Well this is going to be a much more expansive list than the Pros. Most importantly there are a lot of incredible people that have been working for a while, but instead of appreciating these people they are taken advantage of over worked, way under paid and under appreciated. When I was there we would regularly work 80 to over 100 hours a week and receive no overtime bonus or even a pat on the back. There is a lot of travel involved, but they make the travel as miserable as possible. They only give you 40 dollars a day to spend in New York, LA or Kansas City. If you end up driving your own car they only pay 30 cents a mile (That is if they ever pay you). They will not pay for rental cars even if one is necessary and turning in expense reports is such a chore that I have known people to eat the cost rather than to just turn it in.

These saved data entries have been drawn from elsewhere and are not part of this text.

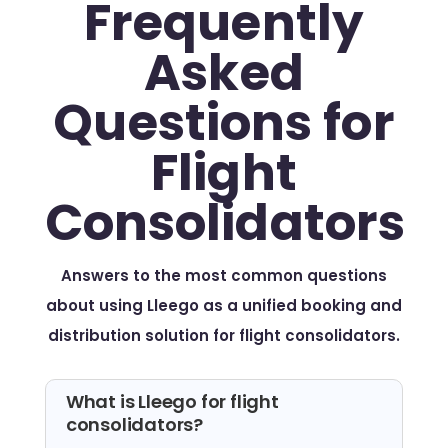
Frequently
Asked
Questions for
Flight
Consolidators
Answers to the most common questions
about using Lleego as a unified booking and
distribution solution for flight consolidators.
What is Lleego for flight
consolidators?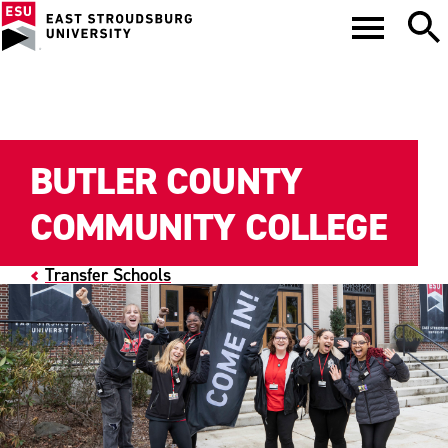
BUTLER COUNTY
COMMUNITY COLLEGE
Transfer Schools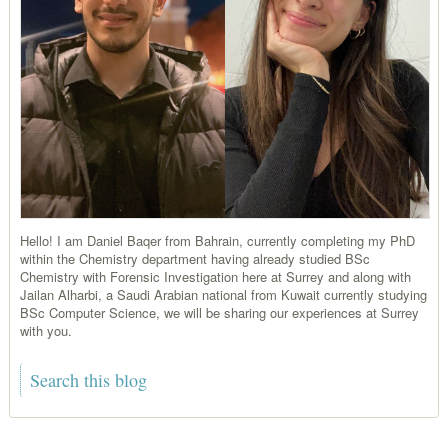
Hello! I am Daniel Baqer from Bahrain, currently completing my PhD
within the Chemistry department having already studied BSc
Chemistry with Forensic Investigation here at Surrey and along with
Jailan Alharbi, a Saudi Arabian national from Kuwait currently studying
BSc Computer Science, we will be sharing our experiences at Surrey
with you.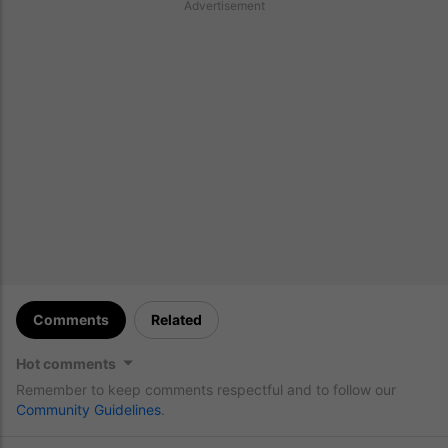
Advertisement
Comments
Related
Hot comments
Remember to keep comments respectful and to follow our
Community Guidelines
.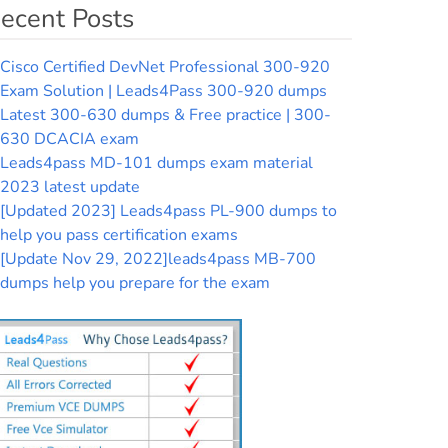
ecent Posts
Cisco Certified DevNet Professional 300-920
Exam Solution | Leads4Pass 300-920 dumps
Latest 300-630 dumps & Free practice | 300-
630 DCACIA exam
Leads4pass MD-101 dumps exam material
2023 latest update
[Updated 2023] Leads4pass PL-900 dumps to
help you pass certification exams
[Update Nov 29, 2022]leads4pass MB-700
dumps help you prepare for the exam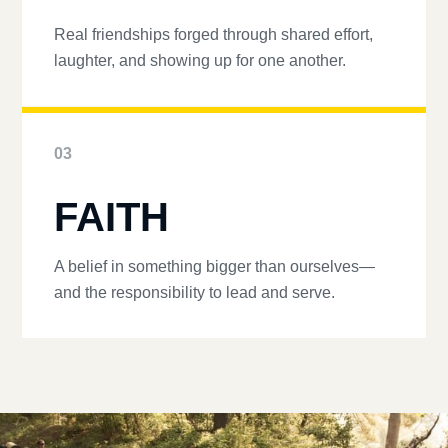
Real friendships forged through shared effort,
laughter, and showing up for one another.
03
FAITH
A belief in something bigger than ourselves—
and the responsibility to lead and serve.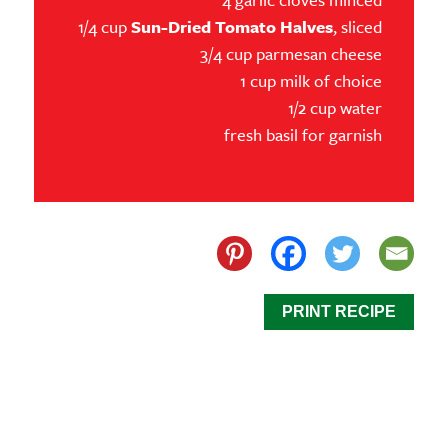
1/4 cup
Sun-Dried Tomato Halves
, sliced
3/4 cup parmesan cheese
1 cup milk of choice
1/2 cup water
fresh basil for garnish
PRINT RECIPE
Our Sun-Dried Tomato Chicken Skillet is a dish that
combines savory, tender chicken with bold, unique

When I was there they constantly hired people who didn't understand the business to manage positions that they knew nothing about rather than hiring from within. There was one year where I went through 4 Managers and each one was worse than the next. Finally they had someone working production managing the IT department. That was the last straw for me. Benefits are non-existent. If you have a family you have to pay over 1000 (that's over a thousand) out of pocket for just insurance. Many people in the company don't even make that much a month. The owner has a bill of rights that states that the company answer is always yes to client demands, but at the same time the owner and management tell the workers that they need to to convince the client what they should want. If that doesn't make sense to you I thought the same thing the first time I heard it. The ownership and management are big believers in one-sided loyalty. All employees must remain loyal to the company while management and the ownership cut pay by 7 % indiscriminately lay people off, treat people like dirt, and hire people from outside with no experience in the industry to tell the people that have been keeping the company going how things should be done. Forgot to mention that the company had to cut pay during hard economic times for all employees, but at the same time they had money to open up offices in Denver and Philadelphia which were bound to lose money on top of all of the money that would have to be dumped in to purchase the new shops.

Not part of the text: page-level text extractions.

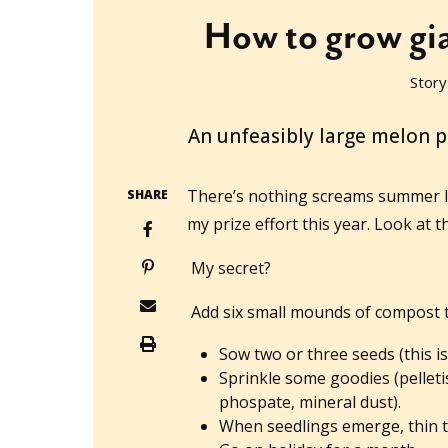
How to grow gia
Story
2014-01-31T00:32:58+11:00
An unfeasibly large melon 
There’s nothing screams summer 
SHARE
my prize effort this year. Look at th
My secret?
Add six small mounds of compost t
Sow two or three seeds (this is
Sprinkle some goodies (pellet
phospate, mineral dust).
When seedlings emerge, thin t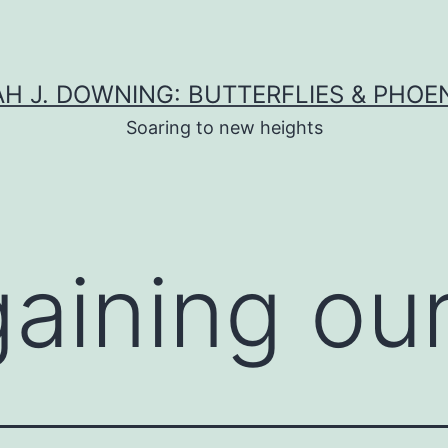
H J. DOWNING: BUTTERFLIES & PHOE
Soaring to new heights
gaining ou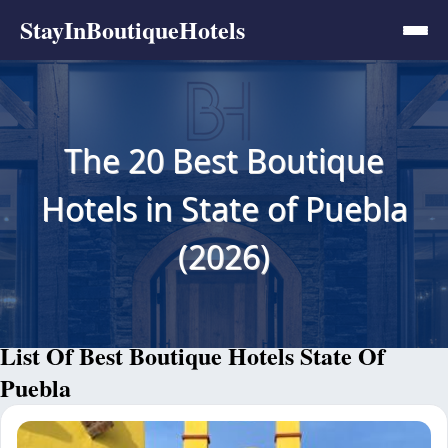
StayInBoutiqueHotels
The 20 Best Boutique
Hotels in State of Puebla
(2026)
List Of Best Boutique Hotels State Of
Puebla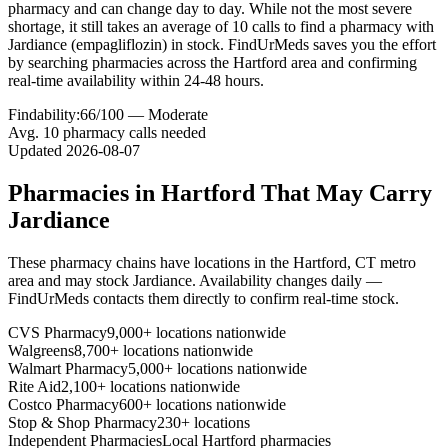
pharmacy and can change day to day. While not the most severe
shortage, it still takes an average of 10 calls to find a pharmacy with
Jardiance (empagliflozin) in stock. FindUrMeds saves you the effort
by searching pharmacies across the Hartford area and confirming
real-time availability within 24-48 hours.
Findability:
66
/100 —
Moderate
Avg.
10
pharmacy calls needed
Updated
2026-08-07
Pharmacies in
Hartford
That May Carry
Jardiance
These pharmacy chains have locations in the
Hartford
,
CT
metro
area and may stock
Jardiance
. Availability changes daily —
FindUrMeds contacts them directly to confirm real-time stock.
CVS Pharmacy
9,000+ locations nationwide
Walgreens
8,700+ locations nationwide
Walmart Pharmacy
5,000+ locations nationwide
Rite Aid
2,100+ locations nationwide
Costco Pharmacy
600+ locations nationwide
Stop & Shop Pharmacy
230+ locations
Independent Pharmacies
Local
Hartford
pharmacies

Advice to Senior Management

Wake UP!!!

I would ask management to think about how many talented hard working loyal employees have to leave before you realize you can't treat everyone like dirt and expect the world out of them. There has to be some give and take and not all take and no give.


Joel’s further comment:

My advice to employees who do not like working for an employer is very simple - leave and get a job somewhere else!

I have several friends who work for ABC Imaging and who have worked for ABC Imaging for more than 10 years, some for more than 20 years. If they are still working at ABC Imaging, could ABC Imaging really be as bad a place to work as the glassdoor poster said?